After lunch, and following the awarding of 43 new delegates for their CFSP certificates, Paul Cowell, CyberGuard Security presented practical ways UK businesses can take steps to identify, protect and recover from cyber-attacks. “Hacking is often done by competitors trying to gain a commercial advantage by getting access to another company’s intellectual property and to shorten their own R&D cycle,” he warned.

Rohit Talwar, CEO, Fast Futures hosted an interactive session that looked at ‘Future proofing in the catering industry’. “We are seeing technology providing solutions to today’s challenges at an exponential rate,” he said.

Key short-term future trends Talwar highlighted included: food waste, farm to fork, vertical farming, 3D food printing, in vitro meat, new restaurant concepts (including multi sensory dining), co-cooking spaces and ghost kitchens.

Finally a keynote address from Formula 1 expert Mark Gallagher, formerly of Red-Bull and Cosworth, looked at how a combination of technology, teamwork, leadership, communication, finance and risk can provide business with a competitive advantage, just as in Formula 1.

Recognising the industry’s finest

At the CESA Gala & Awards Dinner later in the evening, industry stalwart Andy Blake was presented with the Award for Outstanding Contribution to the Catering Equipment Industry. Formerly  Winterhalter’s commercial director, Blake retired earlier in the year and was a hugely popular choice for the award.

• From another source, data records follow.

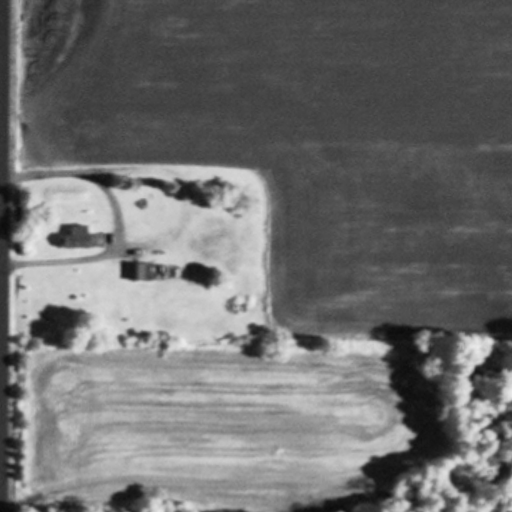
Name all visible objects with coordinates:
road: (1, 193)
road: (118, 218)
building: (82, 236)
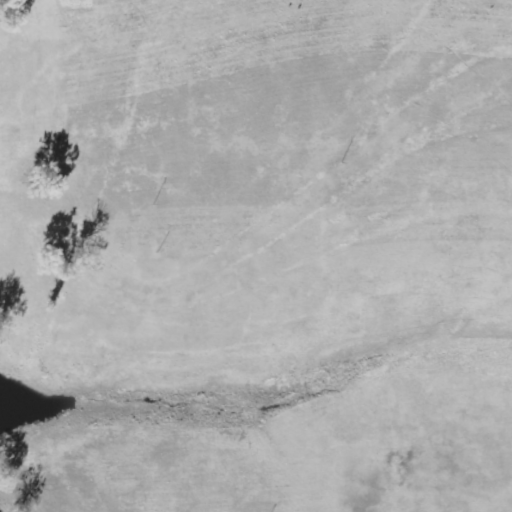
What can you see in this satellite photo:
road: (175, 112)
road: (6, 505)
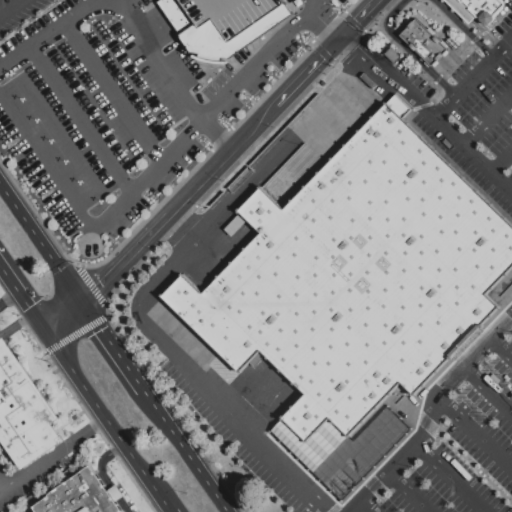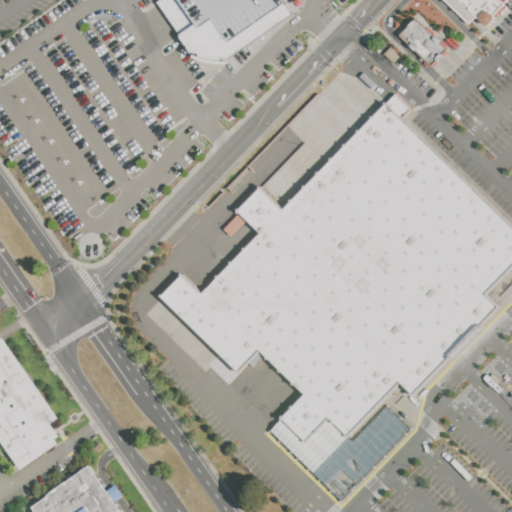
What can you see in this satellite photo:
road: (313, 5)
road: (12, 8)
building: (461, 9)
building: (476, 9)
building: (483, 9)
road: (401, 13)
road: (359, 20)
building: (224, 22)
building: (225, 24)
road: (325, 24)
road: (478, 24)
road: (50, 35)
traffic signals: (340, 40)
building: (424, 42)
building: (424, 44)
road: (158, 63)
road: (255, 66)
road: (308, 72)
road: (114, 95)
parking lot: (118, 107)
road: (429, 114)
road: (83, 122)
road: (488, 123)
road: (284, 155)
road: (473, 156)
road: (222, 160)
road: (502, 165)
road: (89, 229)
road: (41, 242)
road: (127, 260)
building: (358, 282)
building: (355, 287)
road: (21, 299)
road: (9, 302)
traffic signals: (83, 302)
road: (63, 316)
parking lot: (416, 319)
road: (16, 326)
traffic signals: (43, 330)
road: (112, 345)
road: (502, 348)
road: (191, 363)
road: (488, 391)
building: (24, 411)
building: (23, 412)
road: (431, 414)
road: (105, 421)
road: (474, 436)
road: (184, 450)
road: (49, 459)
road: (103, 463)
road: (453, 478)
road: (410, 493)
road: (115, 494)
building: (78, 496)
building: (82, 496)
road: (123, 506)
road: (369, 506)
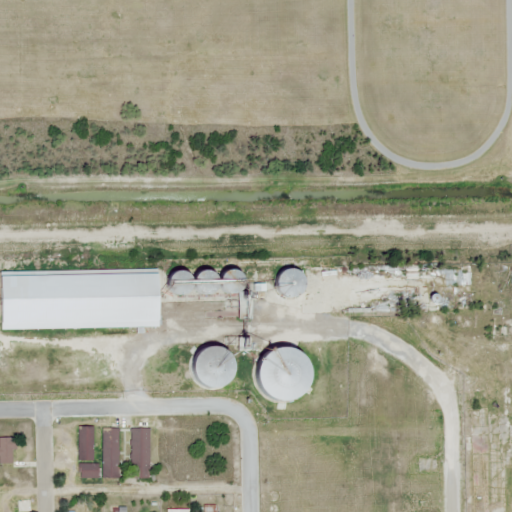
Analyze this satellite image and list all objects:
railway: (256, 244)
building: (292, 282)
building: (81, 301)
building: (216, 369)
building: (284, 375)
road: (119, 405)
building: (86, 444)
building: (7, 451)
road: (448, 452)
building: (110, 453)
building: (140, 453)
road: (43, 459)
road: (247, 460)
building: (88, 471)
building: (211, 508)
building: (177, 510)
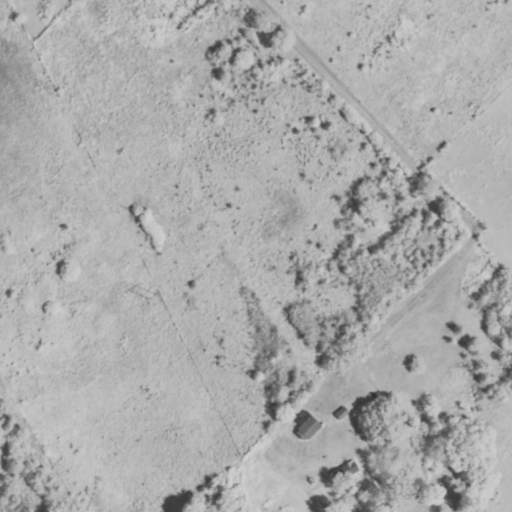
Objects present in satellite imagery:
road: (438, 188)
building: (309, 426)
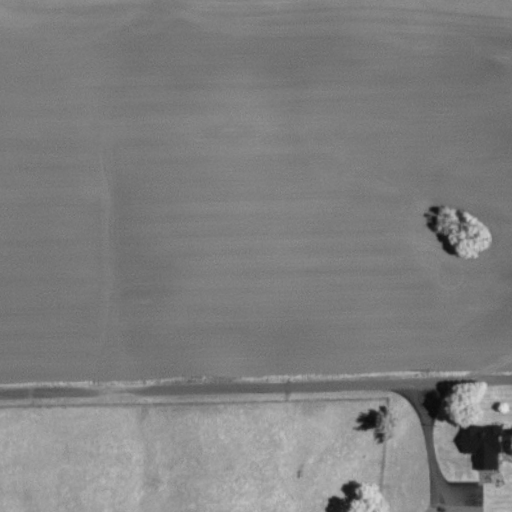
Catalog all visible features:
road: (256, 385)
road: (429, 453)
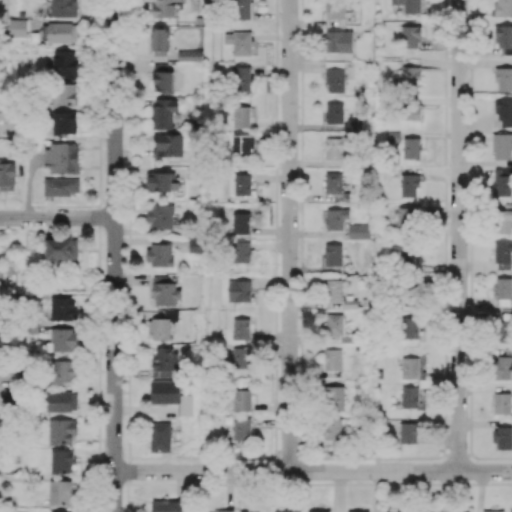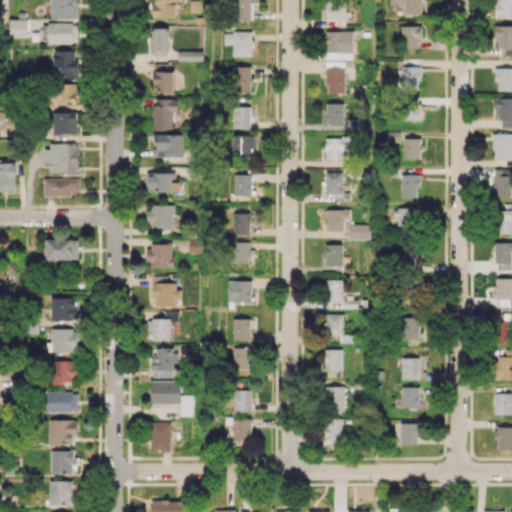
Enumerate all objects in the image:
building: (408, 5)
building: (63, 8)
building: (164, 8)
building: (503, 8)
building: (242, 9)
building: (335, 9)
building: (17, 27)
building: (61, 31)
building: (410, 36)
building: (504, 37)
building: (160, 40)
building: (339, 41)
building: (238, 42)
building: (187, 55)
building: (65, 63)
building: (334, 63)
building: (162, 76)
building: (503, 77)
building: (241, 78)
building: (410, 78)
building: (335, 79)
building: (65, 93)
building: (410, 110)
building: (504, 110)
building: (163, 112)
building: (334, 112)
building: (241, 116)
building: (64, 122)
building: (354, 124)
building: (392, 136)
building: (168, 144)
building: (243, 145)
building: (337, 146)
building: (502, 146)
building: (411, 147)
building: (61, 157)
building: (7, 175)
building: (161, 182)
building: (502, 182)
building: (242, 184)
building: (409, 184)
building: (335, 185)
building: (61, 186)
building: (160, 215)
road: (57, 217)
building: (336, 218)
building: (406, 218)
building: (504, 218)
building: (241, 222)
building: (359, 231)
road: (289, 236)
road: (459, 236)
building: (196, 245)
building: (62, 249)
building: (241, 251)
building: (160, 254)
building: (333, 254)
building: (503, 255)
road: (114, 256)
building: (407, 258)
building: (332, 289)
building: (503, 290)
building: (238, 291)
building: (164, 292)
building: (63, 308)
building: (335, 325)
building: (161, 326)
building: (503, 326)
building: (410, 327)
building: (240, 328)
building: (62, 339)
building: (241, 357)
building: (332, 359)
building: (164, 361)
building: (503, 366)
building: (412, 368)
building: (62, 372)
building: (171, 395)
building: (409, 396)
building: (334, 398)
building: (242, 399)
building: (62, 401)
building: (502, 403)
building: (62, 430)
building: (242, 431)
building: (333, 431)
building: (408, 432)
building: (160, 436)
building: (503, 436)
road: (313, 472)
building: (61, 492)
building: (169, 505)
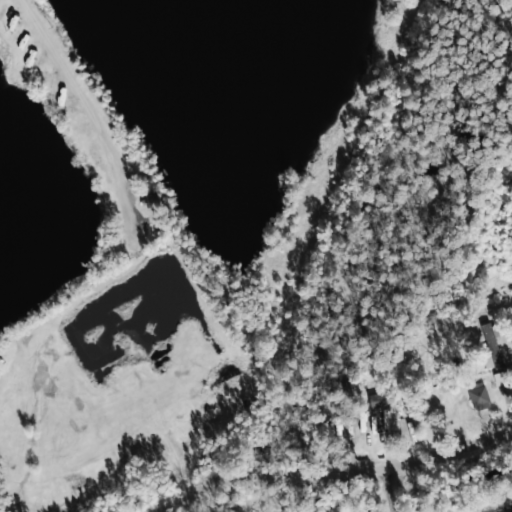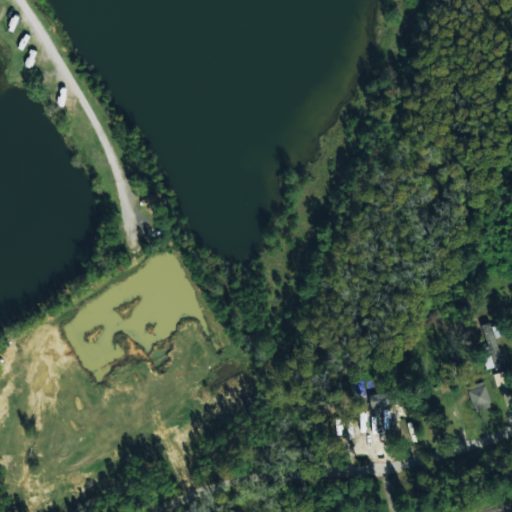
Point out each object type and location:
building: (511, 337)
building: (511, 338)
building: (490, 347)
building: (491, 348)
building: (478, 396)
building: (478, 396)
building: (382, 399)
building: (383, 399)
road: (334, 468)
road: (392, 489)
railway: (501, 508)
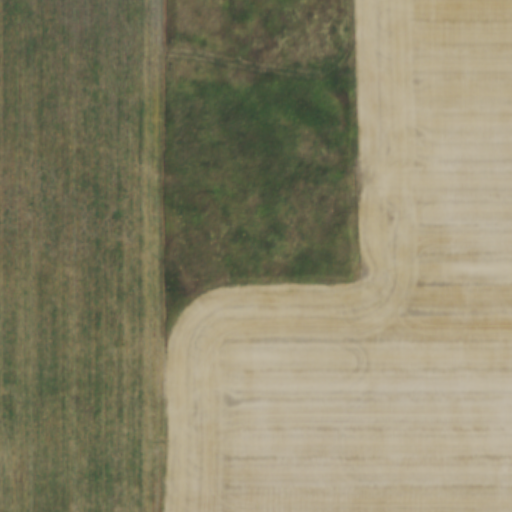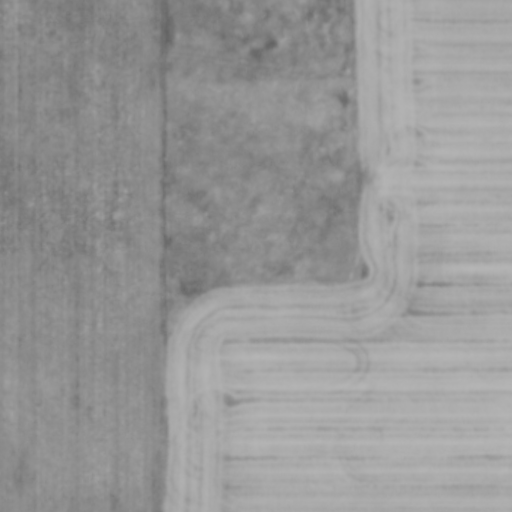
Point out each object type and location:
road: (383, 188)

Marren Group won the Training & Development Award for its “comprehensive approach” to team training, while Laurie-Anne Douglas, HR manager at Falcon Foodservice Equipment, was highly commended in the same category. Victor Manufacturing’s fabrication and welding apprentice Brooke Lawford won the Foodservice Equipment Apprentice of the Year Award, sponsored by founder of Gilberts Food Service Equipment, John Gilbert.

The FCSI Sustainable Equipment Award was handed to two companies, whose respective products were tied during the judging process. FCSI UK & Ireland chair, Matthew Merritt-Harrison FCSI therefore presented trophies to Mechline for its HyGenikx HGX air and surface hygiene amplification system and Hobart for its new Two Level Washer. European WaterCare’s IX water filter system and Fri-Jado for its custom chilled serve over counter, were highly commended.